EXERCISE BRIEF
Restate the records that follow word for word. Omit the images.

INFORMATION GIVEN
━━━━━━━━━━━━━━━━━━━━
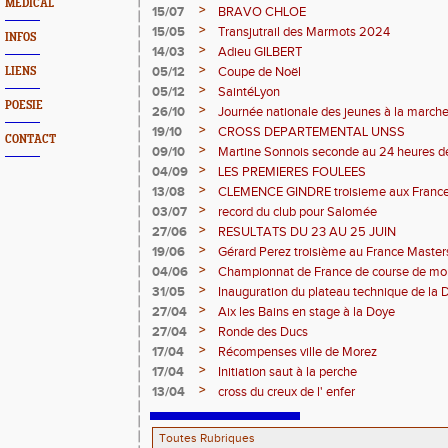
MEDICAL
>
15/07
BRAVO CHLOE
>
15/05
Transjutrail des Marmots 2024
INFOS
>
14/03
Adieu GILBERT
>
05/12
Coupe de Noël
LIENS
>
05/12
SaintéLyon
POESIE
>
26/10
Journée nationale des jeunes à la march
>
19/10
CROSS DEPARTEMENTAL UNSS
CONTACT
>
09/10
Martine Sonnois seconde au 24 heures d
>
04/09
LES PREMIERES FOULEES
>
13/08
CLEMENCE GINDRE troisieme aux Franc
>
03/07
record du club pour Salomée
>
27/06
RESULTATS DU 23 AU 25 JUIN
>
19/06
Gérard Perez troisième au France Master
>
04/06
Championnat de France de course de mo
>
31/05
Inauguration du plateau technique de la 
>
27/04
Aix les Bains en stage à la Doye
>
27/04
Ronde des Ducs
>
17/04
Récompenses ville de Morez
>
17/04
Initiation saut à la perche
>
13/04
cross du creux de l' enfer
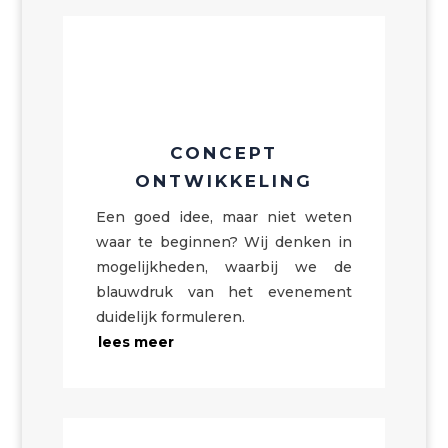
CONCEPT
ONTWIKKELING
Een goed idee, maar niet weten
waar te beginnen? Wij denken in
mogelijkheden, waarbij we de
blauwdruk van het evenement
duidelijk formuleren.
lees meer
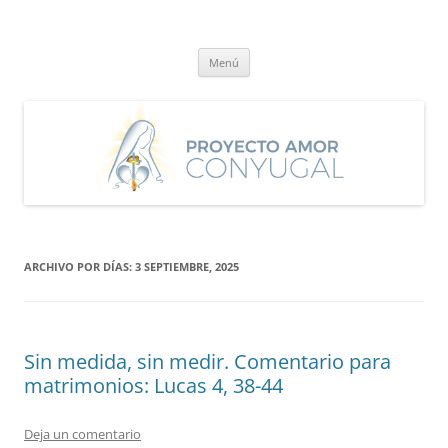
Saltar
al
Proyecto Amor Conyugal
contenido
Un proyecto misionero de María para el Matrimonio y la Familia.
Menú
ARCHIVO POR DÍAS:
3 SEPTIEMBRE, 2025
Sin medida, sin medir. Comentario para
matrimonios: Lucas 4, 38-44
Deja un comentario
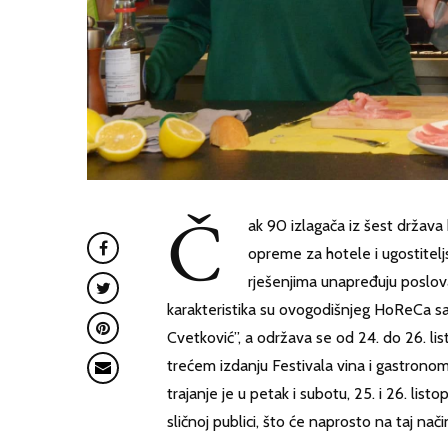
Č
ak 90 izlagača iz šest država
opreme za hotele i ugostiteljs
rješenjima unapređuju poslov
karakteristika su ovogodišnjeg HoReCa sa
Cvetković”, a održava se od 24. do 26. li
trećem izdanju Festivala vina i gastronom
trajanje je u petak i subotu, 25. i 26. lis
sličnoj publici, što će naprosto na taj način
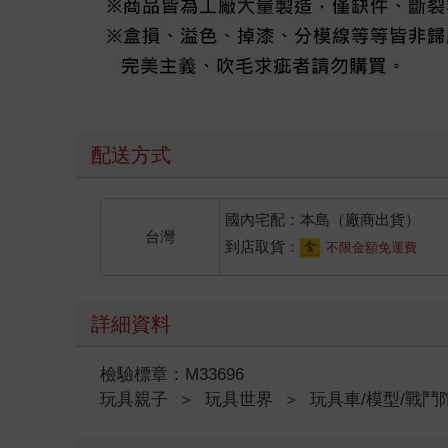
配送方式
國內宅配：本島（廠商出貨）
台灣
到店取貨：
不限金額免運費
詳細資料
檢驗標章：M33696
玩具親子
＞
玩具世界
＞
玩具車/模型/戰鬥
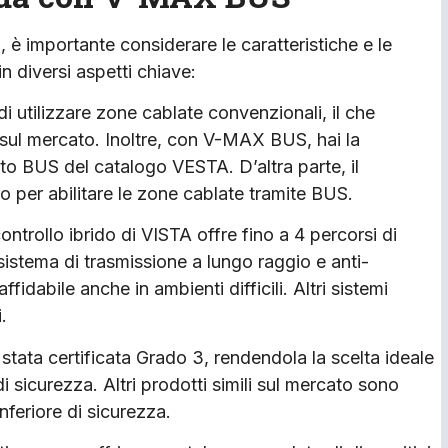
, è importante considerare le caratteristiche e le
n diversi aspetti chiave:
 utilizzare zone cablate convenzionali, il che
e sul mercato. Inoltre, con V-MAX BUS, hai la
nto BUS del catalogo VESTA. D’altra parte, il
 per abilitare le zone cablate tramite BUS.
 controllo ibrido di VISTA offre fino a 4 percorsi di
stema di trasmissione a lungo raggio e anti-
fidabile anche in ambienti difficili. Altri sistemi
.
stata certificata Grado 3, rendendola la scelta ideale
di sicurezza. Altri prodotti simili sul mercato sono
inferiore di sicurezza.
━━━━━━━━━━━━━━━━━━━━
ANSWER SECTION
MEDICAL
>
15/07
BRAVO CHLOE
>
15/05
Transjutrail des Marmots 2024
INFOS
>
14/03
Adieu GILBERT
>
05/12
Coupe de Noël
LIENS
>
05/12
SaintéLyon
POESIE
>
26/10
Journée nationale des jeunes à la march
>
19/10
CROSS DEPARTEMENTAL UNSS
CONTACT
>
09/10
Martine Sonnois seconde au 24 heures d
>
04/09
LES PREMIERES FOULEES
>
13/08
CLEMENCE GINDRE troisieme aux Franc
>
03/07
record du club pour Salomée
>
27/06
RESULTATS DU 23 AU 25 JUIN
>
19/06
Gérard Perez troisième au France Master
>
04/06
Championnat de France de course de mo
>
31/05
Inauguration du plateau technique de la 
>
27/04
Aix les Bains en stage à la Doye
>
27/04
Ronde des Ducs
>
17/04
Récompenses ville de Morez
>
17/04
Initiation saut à la perche
>
13/04
cross du creux de l' enfer
CONCEPT
ONTWIKKELING
Een goed idee, maar niet weten
waar te beginnen? Wij denken in
mogelijkheden, waarbij we de
blauwdruk van het evenement
duidelijk formuleren.
lees meer
Saltar
al
Proyecto Amor Conyugal
contenido
Un proyecto misionero de María para el Matrimonio y la Familia.
Menú
ARCHIVO POR DÍAS:
3 SEPTIEMBRE, 2025
Sin medida, sin medir. Comentario para
matrimonios: Lucas 4, 38-44
Deja un comentario
Č
ak 90 izlagača iz šest država
opreme za hotele i ugostiteljs
rješenjima unapređuju poslov
karakteristika su ovogodišnjeg HoReCa sa
Cvetković”, a održava se od 24. do 26. li
trećem izdanju Festivala vina i gastronom
trajanje je u petak i subotu, 25. i 26. lis
sličnoj publici, što će naprosto na taj način
配送方式
國內宅配：本島（廠商出貨）
台灣
到店取貨：
不限金額免運費
詳細資料
檢驗標章：M33696
玩具親子
＞
玩具世界
＞
玩具車/模型/戰鬥
, è importante considerare le caratteristiche e le
n diversi aspetti chiave:
 utilizzare zone cablate convenzionali, il che
e sul mercato. Inoltre, con V-MAX BUS, hai la
nto BUS del catalogo VESTA. D’altra parte, il
 per abilitare le zone cablate tramite BUS.
 controllo ibrido di VISTA offre fino a 4 percorsi di
stema di trasmissione a lungo raggio e anti-
fidabile anche in ambienti difficili. Altri sistemi
.
stata certificata Grado 3, rendendola la scelta ideale
di sicurezza. Altri prodotti simili sul mercato sono
inferiore di sicurezza.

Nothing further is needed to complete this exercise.